Человечество есть фикция, и его нельзя любить. Действительно, очень выгодно было бы, если бы люди могли любить человечество так же, как они любят семью; было бы очень выгодно, как про это толкуют коммунисты, заменить соревновательное направление деятельности людской — общинным, или индивидуальное — универсальным, чтобы каждый для всех и все для одного, да только нет для этого никаких мотивов. Позитивисты, коммунисты и все проповедники научного братства проповедуют расширять ту любовь, которую люди имеют к себе и к своим семьям и к государству, на все человечество, забывая то, что любовь, которую они проповедуют, есть любовь личная, которая могла разжижаясь, распространиться до семьи»(«Царство божье внутри нас», т. V, изд. Герцика. СПБ. 1908 г., стр. 75 — 76.).
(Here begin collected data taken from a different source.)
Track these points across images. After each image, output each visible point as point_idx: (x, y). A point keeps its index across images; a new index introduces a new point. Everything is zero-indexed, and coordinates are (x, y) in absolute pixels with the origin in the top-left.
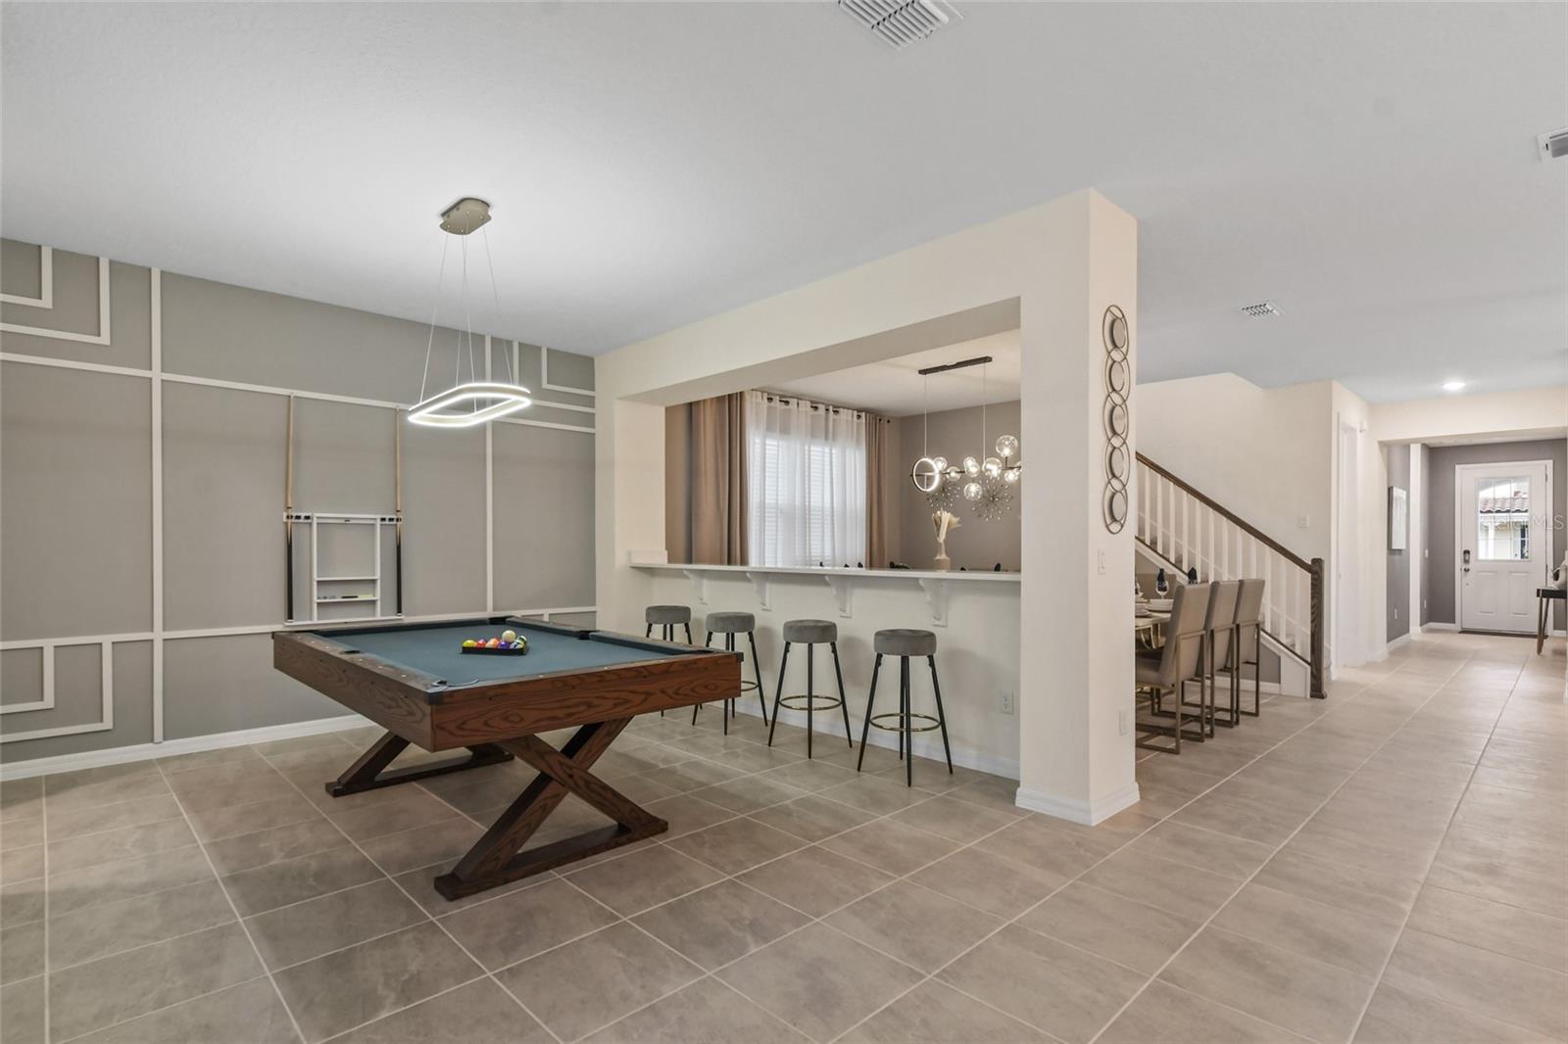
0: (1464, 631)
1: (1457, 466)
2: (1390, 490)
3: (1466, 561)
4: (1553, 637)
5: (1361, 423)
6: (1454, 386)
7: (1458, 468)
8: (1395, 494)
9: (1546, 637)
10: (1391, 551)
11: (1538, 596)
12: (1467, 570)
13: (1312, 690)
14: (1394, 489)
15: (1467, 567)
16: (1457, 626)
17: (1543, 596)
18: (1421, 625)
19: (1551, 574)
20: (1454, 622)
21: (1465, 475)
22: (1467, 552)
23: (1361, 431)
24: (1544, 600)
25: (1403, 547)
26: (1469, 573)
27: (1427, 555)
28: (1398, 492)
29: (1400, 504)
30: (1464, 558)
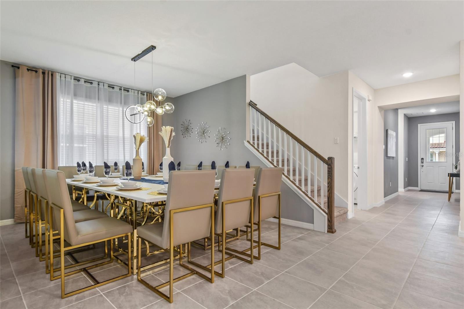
0: (422, 191)
2: (386, 132)
4: (455, 193)
5: (368, 96)
6: (408, 75)
7: (419, 125)
8: (389, 133)
9: (453, 193)
10: (387, 157)
11: (448, 176)
12: (422, 166)
13: (328, 228)
14: (389, 130)
15: (423, 165)
16: (418, 189)
17: (451, 176)
18: (404, 189)
19: (454, 167)
20: (418, 187)
21: (422, 128)
22: (422, 159)
23: (369, 100)
25: (394, 155)
27: (407, 160)
28: (391, 133)
29: (392, 137)
30: (422, 161)
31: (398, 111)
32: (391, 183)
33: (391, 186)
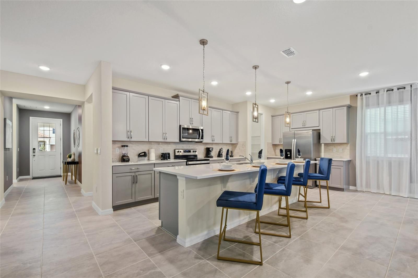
0: (34, 178)
1: (30, 117)
2: (5, 120)
3: (34, 152)
7: (31, 118)
8: (7, 122)
10: (5, 149)
12: (34, 156)
14: (7, 119)
15: (34, 154)
16: (30, 177)
18: (17, 178)
20: (30, 175)
21: (33, 120)
22: (34, 149)
24: (68, 165)
25: (10, 147)
26: (35, 156)
27: (18, 151)
28: (8, 122)
29: (9, 127)
30: (33, 151)
31: (12, 99)
32: (7, 176)
33: (7, 180)
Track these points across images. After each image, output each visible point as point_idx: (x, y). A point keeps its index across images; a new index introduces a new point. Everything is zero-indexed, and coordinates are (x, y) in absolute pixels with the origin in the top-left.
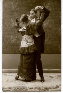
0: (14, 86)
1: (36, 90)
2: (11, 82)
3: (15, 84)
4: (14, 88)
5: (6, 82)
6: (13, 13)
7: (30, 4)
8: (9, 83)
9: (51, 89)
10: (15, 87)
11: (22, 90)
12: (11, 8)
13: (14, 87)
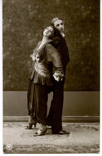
0: (34, 143)
1: (69, 150)
2: (29, 137)
3: (35, 141)
4: (34, 147)
5: (21, 137)
6: (31, 23)
7: (60, 9)
8: (25, 139)
9: (94, 148)
10: (35, 145)
11: (47, 149)
12: (28, 15)
13: (33, 145)
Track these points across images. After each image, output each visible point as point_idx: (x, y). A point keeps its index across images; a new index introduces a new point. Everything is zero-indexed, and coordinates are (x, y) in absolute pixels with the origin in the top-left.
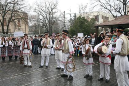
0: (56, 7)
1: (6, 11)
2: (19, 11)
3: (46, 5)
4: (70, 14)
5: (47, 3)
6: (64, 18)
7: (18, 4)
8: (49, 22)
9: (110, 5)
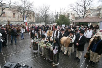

Возражение Толстого против служения человечеству мотивируется тем, что обыкновенно забывают про божью любовь, которая и есть истинно-христианский идеал; этот идеал, говорит Толстой, можно осуществить везде, начиная с личности и кончая человечеством. Для христианина же с его убеждением, что сущность человека в его душе, а сущность души в любви и самосовершенствовании, никакие правила, никакая организованная работа не нужна для ее осуществления. Для него это начало и конец, а человеческая жизнь — только одна фаза ее проявления. Эту мысль он выражает так: «Лучшее средство к истинному счастию в жизни, это без всяких законов пускать из себя во все стороны, как паук, цепкую паутину любви и ловить туда все, что попало: и старушку, и ребенка, и женщину, и квартального»(Гусев, Н. Н. «Толстой в молодости», стр. 252.) .

Людская любовь, как божеская любовь, должна быть без личного предпочтения. Что Толстой сам сомневался в возможности такого неземного дара, мы увидим ниже. Что в паутину любви самого Толстого квартальные и старушки не попадались, всякий знакомый с его биографией может убедиться. Но если бы его об этом спросили, он ответил бы, что это только идеал и достигнуть его невозможно, надо только стремиться приблизиться к нему. Что достижение идеала не легко достается, он сознавал еще в 1857 г., и об этом так писал А. А. Толстой в октябре: «Чтобы жить честно, надо рваться, путаться, биться, ошибаться, начинать и бросать, и опять начинать, и опять бросать, и вечно бороться, и вечно бороться и лишаться. А спокойствие — душевная подлость. От этого-то дурная сторона нашей души и желает спокойствия, не предчувствуя, что достижение его сопряжено с потерей всего, что есть в нас прекрасного, не человеческого, а оттуда»(Изд. «Общество Толстовского музея», 1911 г.)

Тут речь идет не об идеале, которого человек может достигнуть, — любви к квартальному, — а о возможности жить честно, по совести, но и это так трудно; что же говорить о нежном чувстве к представителю полиции, к которому Толстой в действительности далеко не был дружелюбен? Что же касается фразы, что «спокойствие — душевная подлость», он мотивирует ее вероятно тем, что жить спокойно — значит достигнуть всего, ничего не желать, ни к чему не стремиться, значит не нуждаться в искании бога и любить земную жизнь, — а это действительно смертный грех.